In the material below, find each line that contains the word "Lyme" and copy it.

════════════════

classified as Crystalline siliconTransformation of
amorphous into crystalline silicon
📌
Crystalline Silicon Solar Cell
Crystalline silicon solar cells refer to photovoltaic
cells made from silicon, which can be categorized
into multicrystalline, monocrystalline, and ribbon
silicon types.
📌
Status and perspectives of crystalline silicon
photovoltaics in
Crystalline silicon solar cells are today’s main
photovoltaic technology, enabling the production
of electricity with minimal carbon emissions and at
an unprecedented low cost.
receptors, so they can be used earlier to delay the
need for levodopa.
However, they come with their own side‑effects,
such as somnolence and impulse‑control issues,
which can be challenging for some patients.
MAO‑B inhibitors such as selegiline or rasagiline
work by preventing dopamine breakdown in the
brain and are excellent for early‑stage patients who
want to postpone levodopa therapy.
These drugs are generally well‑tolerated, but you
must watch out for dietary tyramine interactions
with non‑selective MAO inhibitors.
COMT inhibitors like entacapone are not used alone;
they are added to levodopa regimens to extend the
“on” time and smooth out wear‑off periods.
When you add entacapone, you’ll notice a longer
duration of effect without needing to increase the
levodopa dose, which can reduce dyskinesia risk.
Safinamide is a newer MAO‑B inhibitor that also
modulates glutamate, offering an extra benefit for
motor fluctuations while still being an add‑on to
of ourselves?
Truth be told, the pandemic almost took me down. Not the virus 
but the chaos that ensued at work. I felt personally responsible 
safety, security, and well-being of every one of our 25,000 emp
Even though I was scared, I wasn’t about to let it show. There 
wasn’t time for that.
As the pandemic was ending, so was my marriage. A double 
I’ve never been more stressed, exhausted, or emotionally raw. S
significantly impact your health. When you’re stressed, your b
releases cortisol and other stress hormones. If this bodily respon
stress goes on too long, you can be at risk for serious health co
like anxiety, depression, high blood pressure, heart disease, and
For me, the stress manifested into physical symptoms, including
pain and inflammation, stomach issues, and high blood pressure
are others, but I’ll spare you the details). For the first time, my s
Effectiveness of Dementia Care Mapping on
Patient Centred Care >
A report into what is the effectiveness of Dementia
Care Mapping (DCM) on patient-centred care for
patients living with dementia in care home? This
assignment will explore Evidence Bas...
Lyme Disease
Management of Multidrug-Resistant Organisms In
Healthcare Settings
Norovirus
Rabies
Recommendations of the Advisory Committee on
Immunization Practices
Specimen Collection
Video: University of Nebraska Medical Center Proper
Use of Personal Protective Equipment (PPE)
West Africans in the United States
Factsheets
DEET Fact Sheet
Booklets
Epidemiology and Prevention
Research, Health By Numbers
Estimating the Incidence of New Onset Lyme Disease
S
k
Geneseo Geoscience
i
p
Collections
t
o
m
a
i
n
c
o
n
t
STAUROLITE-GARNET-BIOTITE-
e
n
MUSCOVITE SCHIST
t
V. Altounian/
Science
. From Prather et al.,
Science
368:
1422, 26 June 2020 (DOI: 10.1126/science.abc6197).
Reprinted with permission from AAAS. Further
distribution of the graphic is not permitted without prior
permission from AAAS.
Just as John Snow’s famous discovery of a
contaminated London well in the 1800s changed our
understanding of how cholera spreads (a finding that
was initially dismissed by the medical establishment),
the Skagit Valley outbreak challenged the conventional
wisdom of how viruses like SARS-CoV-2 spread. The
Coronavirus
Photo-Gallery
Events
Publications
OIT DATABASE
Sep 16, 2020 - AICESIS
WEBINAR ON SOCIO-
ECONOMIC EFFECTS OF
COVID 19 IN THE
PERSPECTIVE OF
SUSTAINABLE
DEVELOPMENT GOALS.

════════════════

**ANSWER AREA:**
Lyme Disease
Estimating the Incidence of New Onset Lyme Disease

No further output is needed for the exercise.